J’observe du perron les voitures qui s’éloignent, laissant derrière elles une nuée blanche.

Lundi, c’est le retour à la vraie vie. Je sens la boule de mon estomac se resserrer.

Noël chez papa et maman. Ma bulle de retour en enfance dans un quotidien sans scrupule d’adulte.

Je me dirige au salon. Grand-maman dort toujours sur le sofa. Comme moi, elle a un trajet conséquent à faire pour rentrer chez elle, elle ne part que demain.

Je me prends de fascination devant son visage doux. Elle semble si sereine.

Un châle sur les épaules, elle est enfouie sous une montagne de tissus qui caressent le corps, embrassent l’âme et reposent le cœur.

Ses cheveux de neige tombent su son visage et redessinent ses traits.

La lumière, à présent tamisée, du salon éclaire son teint comme le ferait la main d’un ange. Une main chaleureuse et maternelle.

Je peux presque sentir la caresse de ses doigts sur mes joues rondes. Je revois sa robe à fleur, des pâquerettes blanc cassé soulignant son corps arrondi.

Je me rappelle mon plaisir à m’asseoir tout contre elle, sur ses genoux. Je pouvais sentir battre son cœur au même rythme que le mien, petits instants que j’appelais miettes de paradis.

Je sens l’eau de Cologne qu’elle portait à chacune de mes visites dans sa maisonnette. La rose, une odeur délicate mais élégante. Elle dégageait une force de vie que je ne m’expliquais pas. Son parfum m’entourait de toutes parts, délicieusement, et m’emmenait dans son monde de théières en porcelaine et de ronronnements de vieux chats.

Je touche l’étoffe qui l’enlace délicatement, j’y vois mes pyjamas enfantins.

Je m’y glissais, avant de m’installer, aux côtés de grand-maman, devant Louis De Funès et une tarte aux pommes. Les pieds logés dans des chaussettes aux motifs ridicule, les irremplaçables thés et gros chats installés sur mes cuisses, achevaient de fondre mes soucis.

Je goûte la saveur des jours insouciants, bercée par une atmosphère aimante.

Cette fois-ci je laisse les eaux couler, fidèle au poste cette magie des soirs au coin de la télévision se fait gardienne de ma paix.

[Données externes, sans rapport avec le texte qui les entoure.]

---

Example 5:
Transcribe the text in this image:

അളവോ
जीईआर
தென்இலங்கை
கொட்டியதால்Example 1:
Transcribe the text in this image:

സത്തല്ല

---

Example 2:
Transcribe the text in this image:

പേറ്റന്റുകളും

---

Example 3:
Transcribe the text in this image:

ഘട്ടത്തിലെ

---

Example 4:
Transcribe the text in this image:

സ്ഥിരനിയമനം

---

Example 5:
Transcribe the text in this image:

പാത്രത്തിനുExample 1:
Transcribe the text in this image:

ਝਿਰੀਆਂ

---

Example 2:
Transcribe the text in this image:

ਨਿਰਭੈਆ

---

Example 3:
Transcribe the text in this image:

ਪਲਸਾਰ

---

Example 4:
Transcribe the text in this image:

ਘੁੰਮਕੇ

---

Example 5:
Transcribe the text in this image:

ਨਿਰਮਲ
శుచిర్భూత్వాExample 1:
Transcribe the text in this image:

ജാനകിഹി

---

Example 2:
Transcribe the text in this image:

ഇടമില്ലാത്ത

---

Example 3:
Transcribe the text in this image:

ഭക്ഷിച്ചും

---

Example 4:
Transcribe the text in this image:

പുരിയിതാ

Les gouttes qui glissent jusqu’à mon menton ne témoignent pas d’angoisse ou de tristesse mais de vie, tout simplement.

Cette scène me touche, comme une tasse de chocolat chaud qui s’écoule dans mes pensées.

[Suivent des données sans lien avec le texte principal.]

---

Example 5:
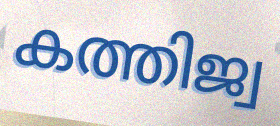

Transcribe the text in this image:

കത്തിജ്വ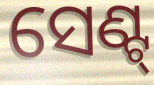
ସେଣ୍ଟ୍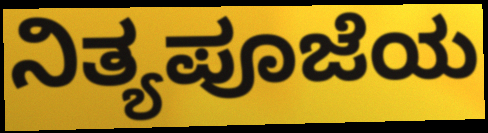
ನಿತ್ಯಪೂಜೆಯ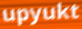
upyuktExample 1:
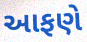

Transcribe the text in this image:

આફણે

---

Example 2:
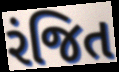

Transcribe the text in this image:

રંજિત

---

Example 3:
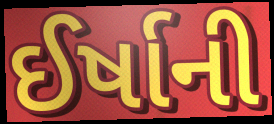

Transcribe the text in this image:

ઈર્ષાની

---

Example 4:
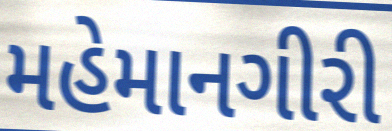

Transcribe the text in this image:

મહેમાનગીરી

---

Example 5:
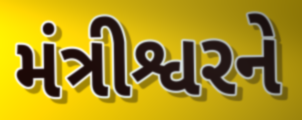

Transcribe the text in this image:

મંત્રીશ્વરને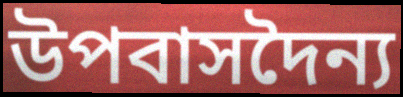
উপবাসদৈন্যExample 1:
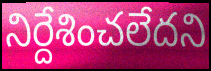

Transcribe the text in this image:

నిర్దేశించలేదని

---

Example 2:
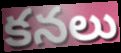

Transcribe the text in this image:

కనలు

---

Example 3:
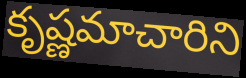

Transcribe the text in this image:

కృష్ణమాచారిని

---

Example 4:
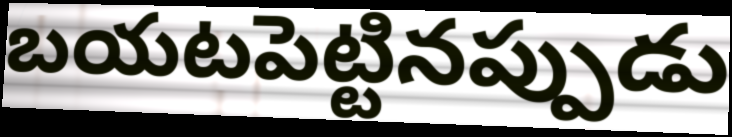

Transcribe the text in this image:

బయటపెట్టినప్పుడు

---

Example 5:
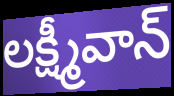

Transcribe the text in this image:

లక్ష్మీవాన్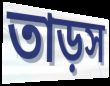
তাড়স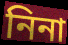
নিনাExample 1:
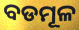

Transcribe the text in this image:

ବଡମୂଳ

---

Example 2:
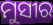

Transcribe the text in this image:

ମୁସୀର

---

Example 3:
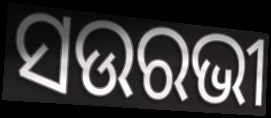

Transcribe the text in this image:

ସଉରଭୀ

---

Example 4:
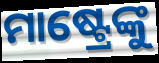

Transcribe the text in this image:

ମାଷ୍ଟ୍ରେଙ୍କୁ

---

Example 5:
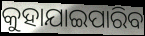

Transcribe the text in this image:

କୁହାଯାଇପାରିବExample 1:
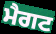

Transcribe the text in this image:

ਮੈਗਟ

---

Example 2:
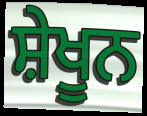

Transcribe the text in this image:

ਸ਼ੇਖੂਨ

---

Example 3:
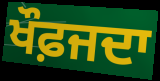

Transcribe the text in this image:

ਖੌਫ਼ਜਦਾ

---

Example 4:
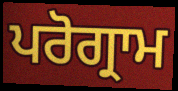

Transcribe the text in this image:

ਪਰੋਗ੍ਰਾਮ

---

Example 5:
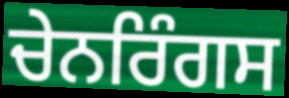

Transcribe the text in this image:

ਚੇਨਰਿੰਗਸ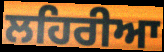
ਲਹਿਰੀਆ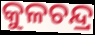
କୁଳଚନ୍ଦ୍ରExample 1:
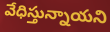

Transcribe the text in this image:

వేధిస్తున్నాయని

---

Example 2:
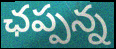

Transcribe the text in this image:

ఛప్పన్న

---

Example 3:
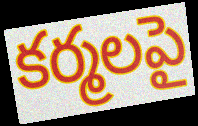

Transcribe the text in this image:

కర్మలపై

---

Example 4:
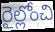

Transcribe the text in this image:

రైల్లోంచి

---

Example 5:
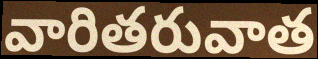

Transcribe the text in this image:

వారితరువాత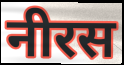
नीरस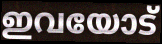
ഇവയോട്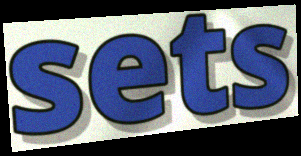
sets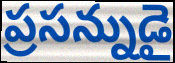
ప్రసన్నుడైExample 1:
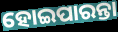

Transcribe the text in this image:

ହୋଇପାରନ୍ତା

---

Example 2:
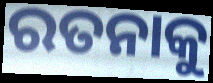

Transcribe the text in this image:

ରତନାକୁ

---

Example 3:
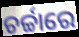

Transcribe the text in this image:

ଚର୍ଚ୍ଚାରେ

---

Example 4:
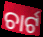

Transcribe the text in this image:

ଚାର୍ଟ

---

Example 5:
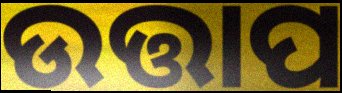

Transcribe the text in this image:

ଉତ୍ତାପ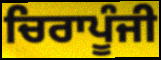
ਚਿਰਾਪੂੰਜੀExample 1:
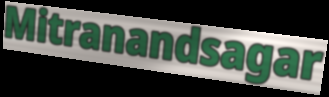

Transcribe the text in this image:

Mitranandsagar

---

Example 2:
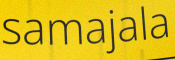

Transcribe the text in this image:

samajala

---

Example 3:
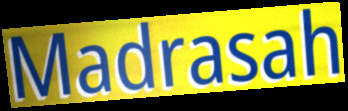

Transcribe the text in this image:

Madrasah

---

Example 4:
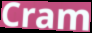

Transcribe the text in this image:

Cram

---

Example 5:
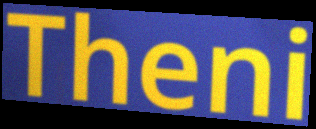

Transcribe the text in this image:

Theni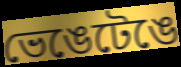
ভেঙেটেঙে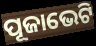
ପୂଜାଭେଟି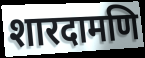
शारदामणिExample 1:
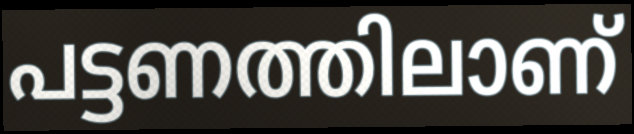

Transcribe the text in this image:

പട്ടണത്തിലാണ്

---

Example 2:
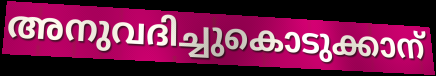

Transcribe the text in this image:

അനുവദിച്ചുകൊടുക്കാന്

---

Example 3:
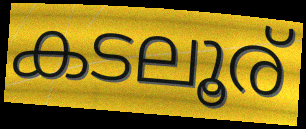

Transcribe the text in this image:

കടലൂര്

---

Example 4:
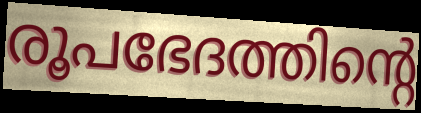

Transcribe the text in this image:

Je veux aimer cet instant, cette simplicité.

Je veux trouver la petite couverture de velours de chacune de mes journées, même si elle m’est retirée bien trop vite. Je veux voir ce lampadaire oublié dans une nuit qui mange mon champ de vision, remercier ce petit moment, ce petit bout de paradis.

Les bonheurs du monde sont grands et méritent nos regards, je veux les attraper au vol et nourrir mon cœur de leur discrète tendresse, aimer ces petits morceaux de ciel.